What to produce:
Reproduce the records word for word, from the line containing "Intensity %, Headcount %, MPI (x100)" down to the last line of the records, with both of those lines included. Leave the pictures out of your answer.
******************************
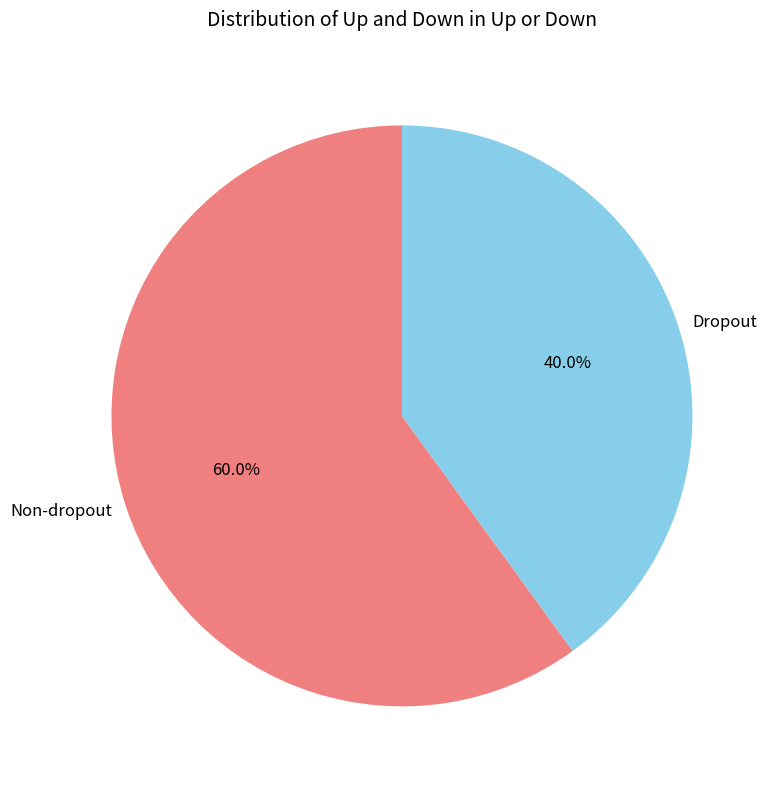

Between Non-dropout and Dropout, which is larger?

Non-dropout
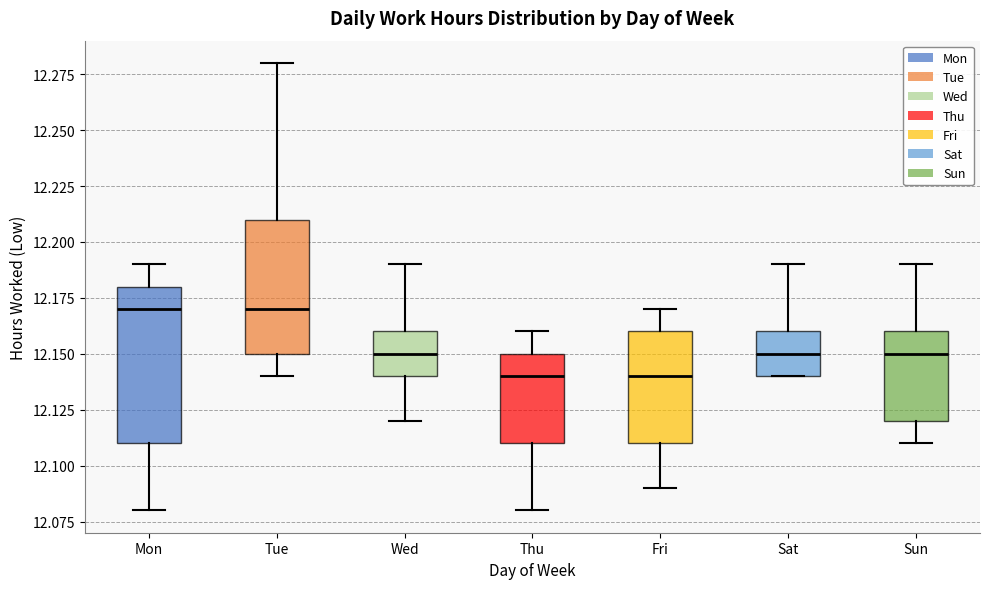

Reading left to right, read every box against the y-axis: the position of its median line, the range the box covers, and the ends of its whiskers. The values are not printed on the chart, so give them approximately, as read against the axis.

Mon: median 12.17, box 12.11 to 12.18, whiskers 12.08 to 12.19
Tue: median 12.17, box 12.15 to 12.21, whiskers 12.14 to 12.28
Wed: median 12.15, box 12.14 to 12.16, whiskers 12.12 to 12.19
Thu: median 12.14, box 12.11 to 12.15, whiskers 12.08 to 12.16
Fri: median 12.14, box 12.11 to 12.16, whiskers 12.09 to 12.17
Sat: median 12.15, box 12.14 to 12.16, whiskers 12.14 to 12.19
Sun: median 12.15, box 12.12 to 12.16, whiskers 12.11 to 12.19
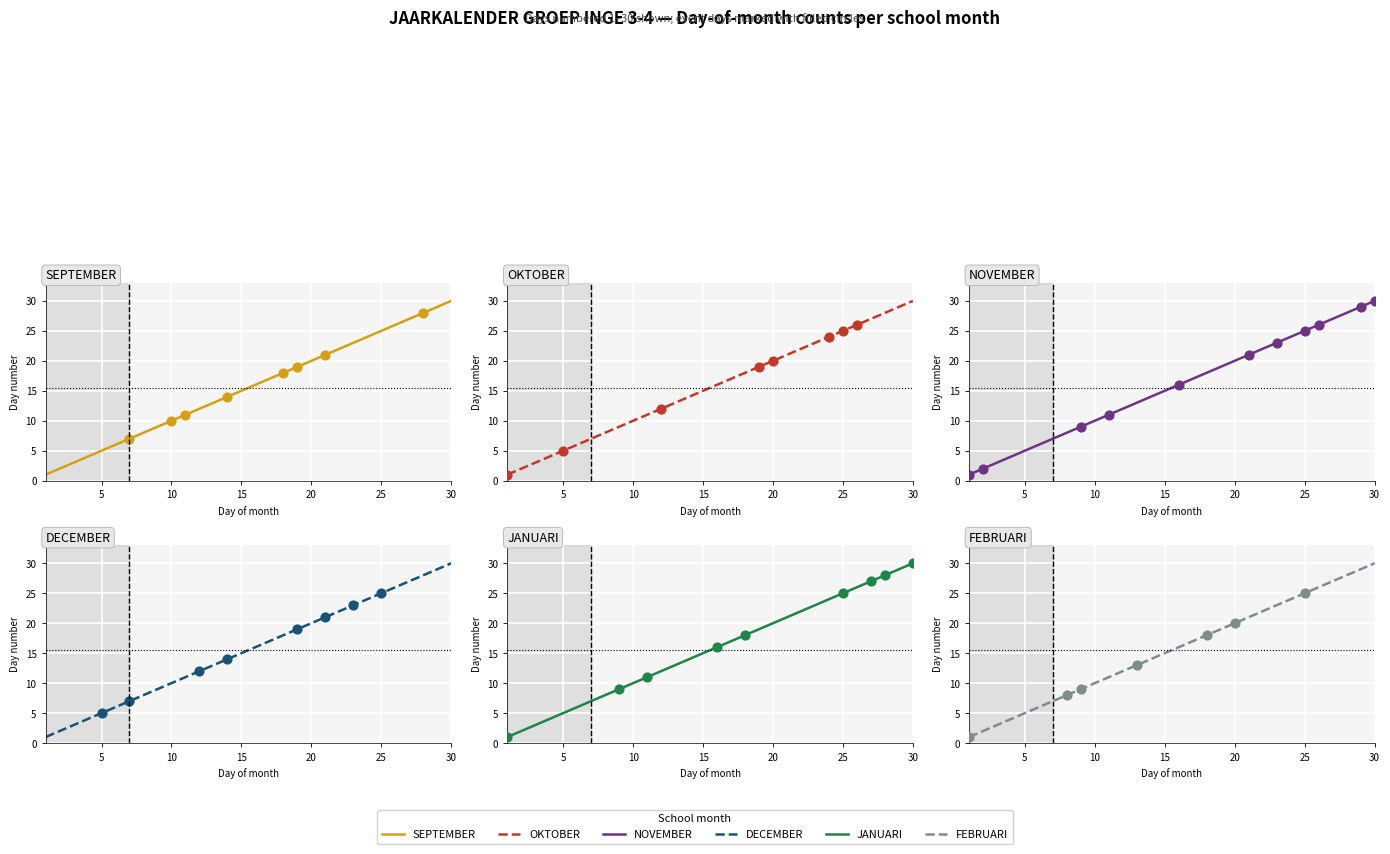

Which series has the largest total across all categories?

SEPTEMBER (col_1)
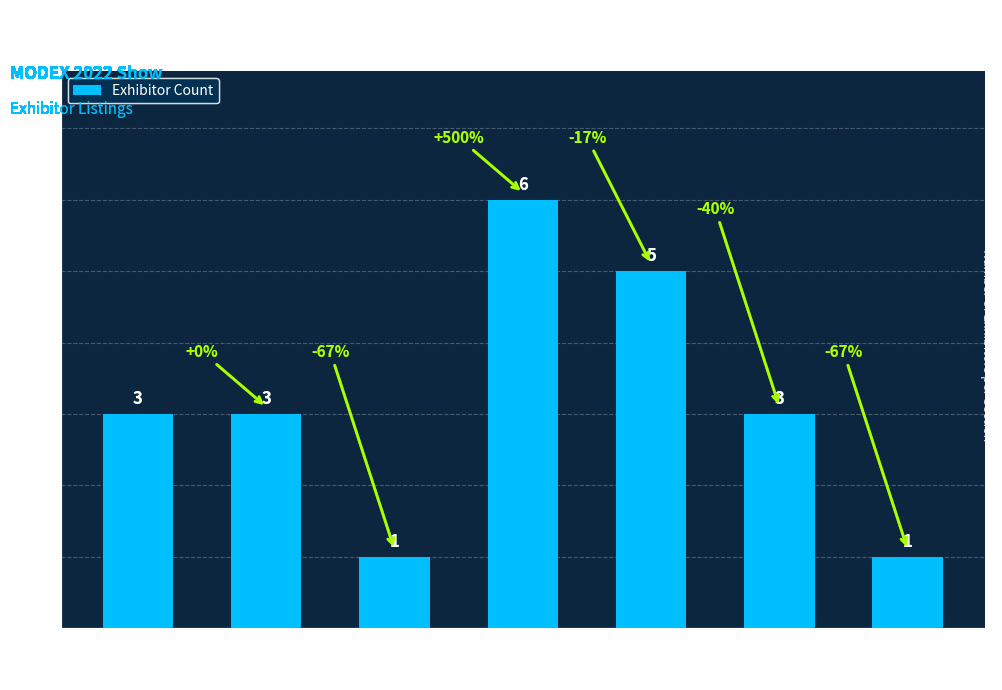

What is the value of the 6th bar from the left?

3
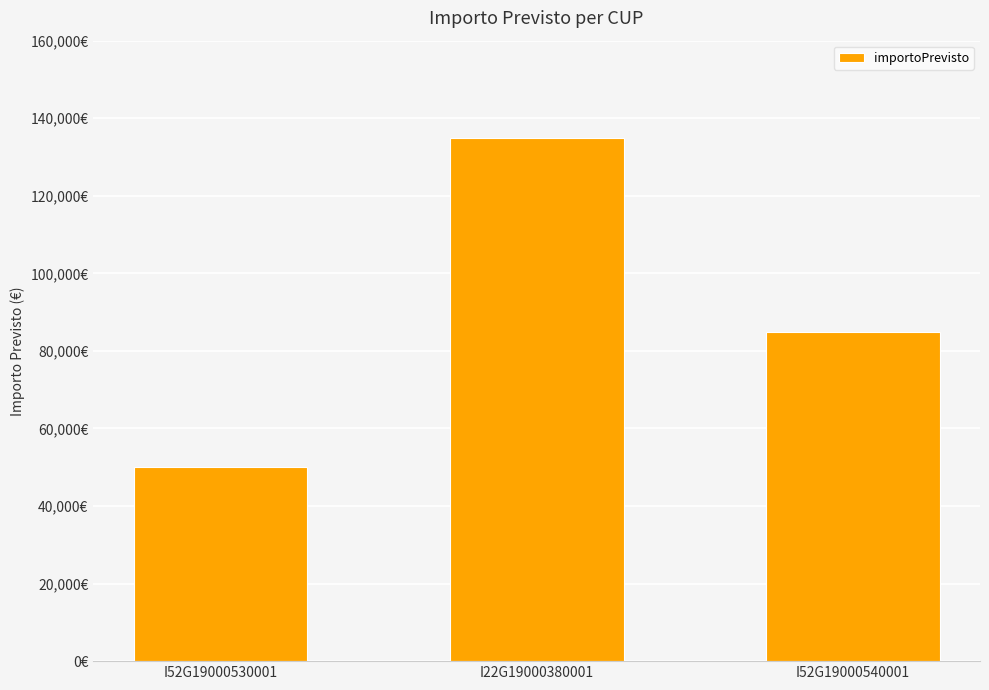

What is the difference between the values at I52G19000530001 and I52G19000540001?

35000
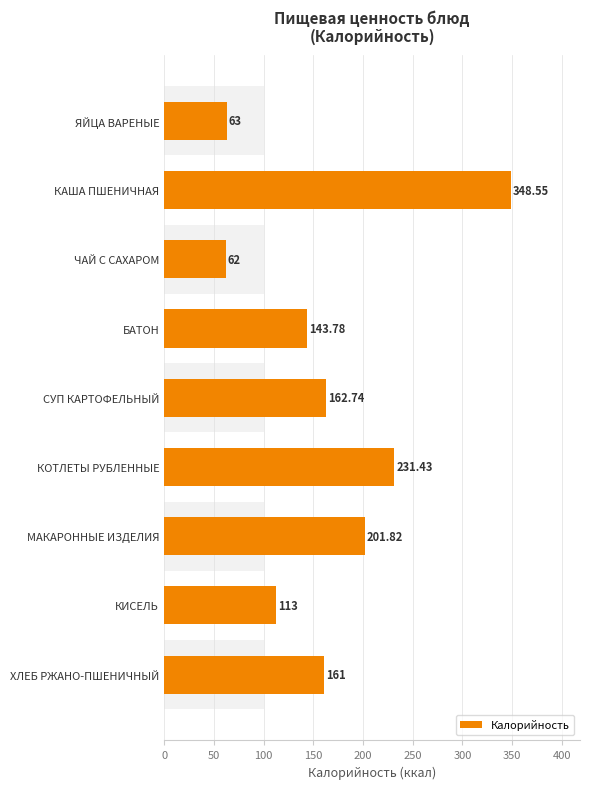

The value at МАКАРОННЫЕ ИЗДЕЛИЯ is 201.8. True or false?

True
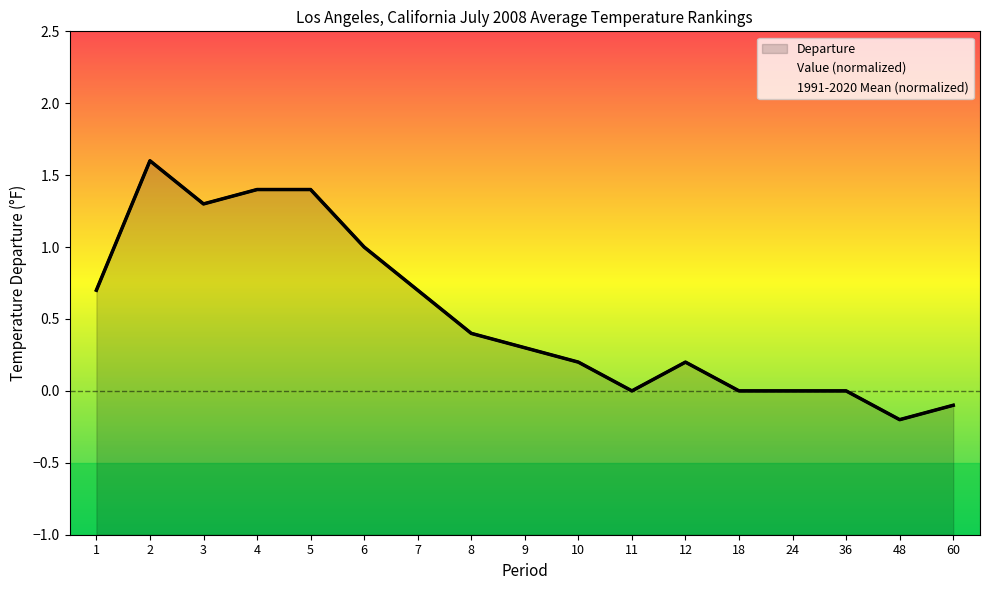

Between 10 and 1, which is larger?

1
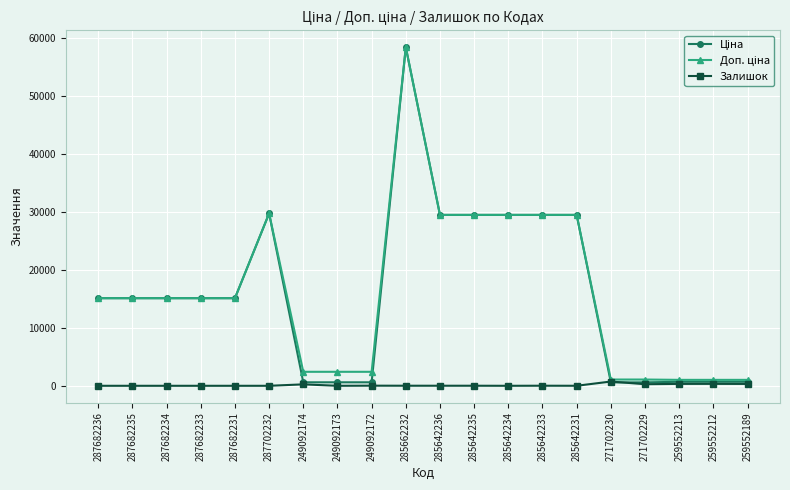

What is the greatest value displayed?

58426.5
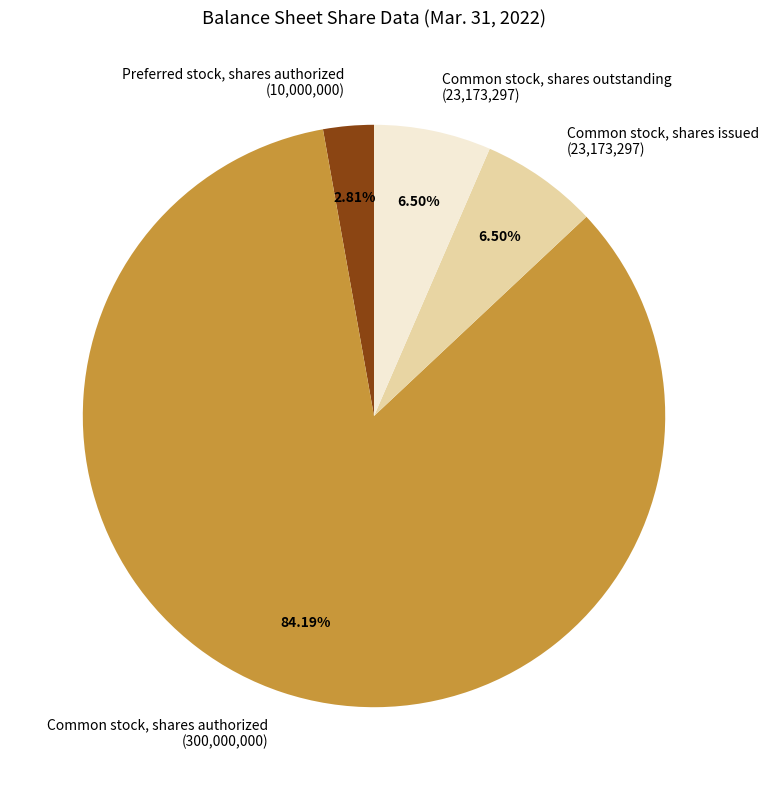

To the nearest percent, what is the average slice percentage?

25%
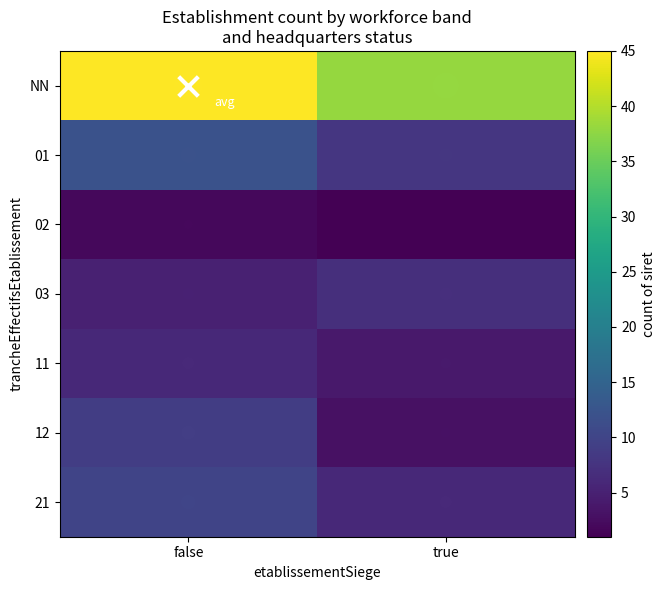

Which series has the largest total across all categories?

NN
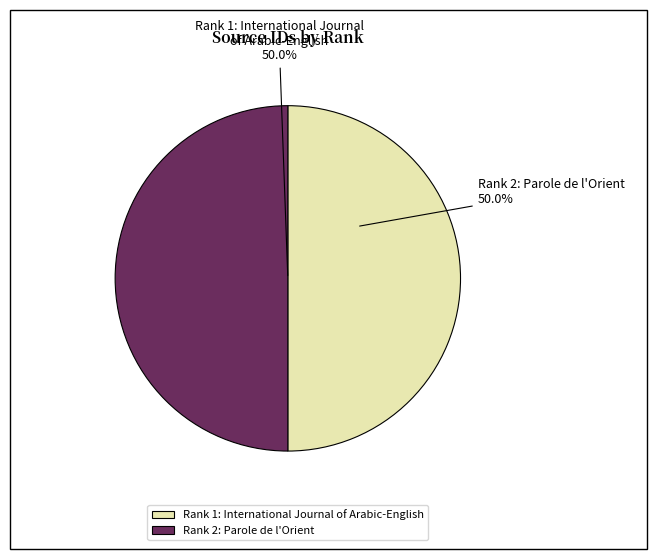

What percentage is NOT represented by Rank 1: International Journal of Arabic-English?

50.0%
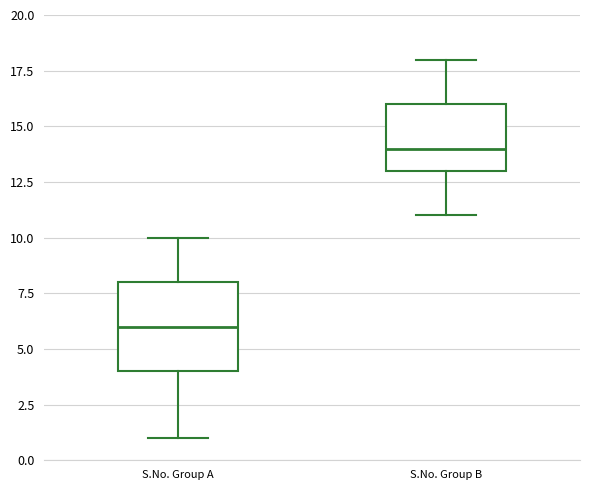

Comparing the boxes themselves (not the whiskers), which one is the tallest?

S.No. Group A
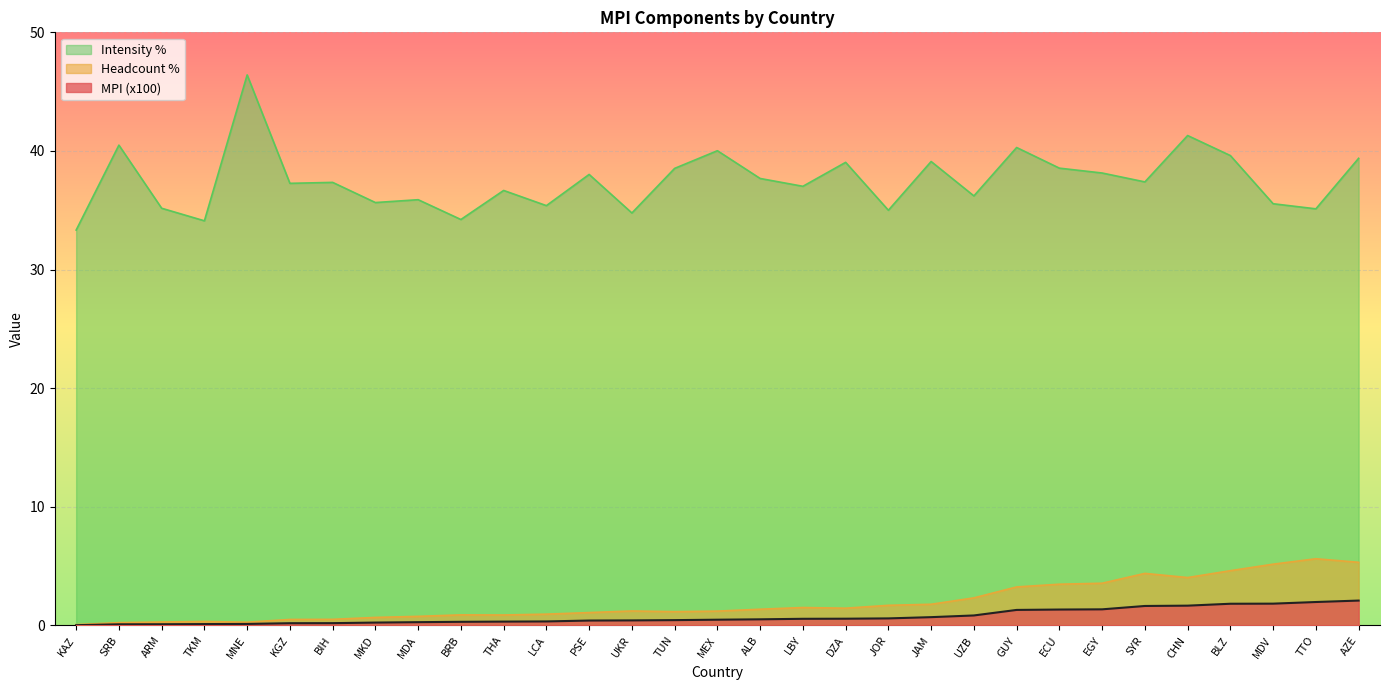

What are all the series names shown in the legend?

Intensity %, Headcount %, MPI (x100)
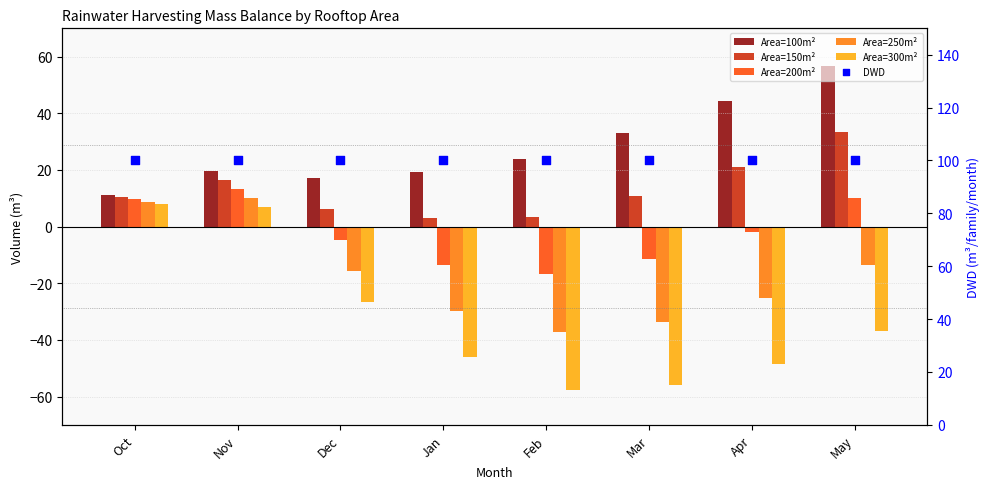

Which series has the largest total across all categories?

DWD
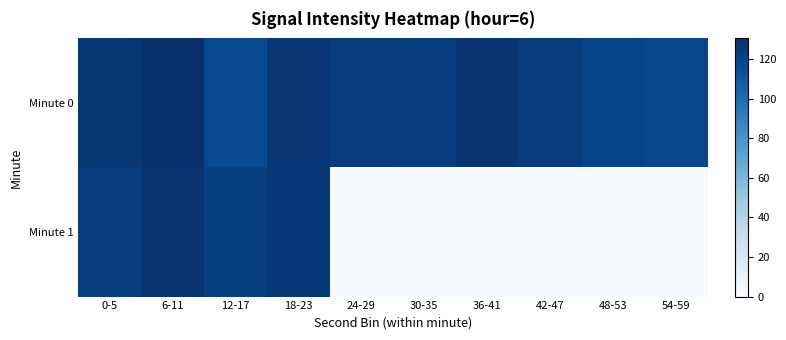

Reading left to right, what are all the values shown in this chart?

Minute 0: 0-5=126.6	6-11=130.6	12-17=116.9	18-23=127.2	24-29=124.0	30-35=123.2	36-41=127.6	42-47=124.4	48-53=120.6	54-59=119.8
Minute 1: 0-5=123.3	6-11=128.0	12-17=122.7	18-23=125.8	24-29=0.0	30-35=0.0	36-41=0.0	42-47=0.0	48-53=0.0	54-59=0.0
******************************
Response below:
Intensity %, Headcount %, MPI (x100)

Which series has the largest total across all categories?

DWD

Reading left to right, what are all the values shown in this chart?

Minute 0: 0-5=126.6	6-11=130.6	12-17=116.9	18-23=127.2	24-29=124.0	30-35=123.2	36-41=127.6	42-47=124.4	48-53=120.6	54-59=119.8
Minute 1: 0-5=123.3	6-11=128.0	12-17=122.7	18-23=125.8	24-29=0.0	30-35=0.0	36-41=0.0	42-47=0.0	48-53=0.0	54-59=0.0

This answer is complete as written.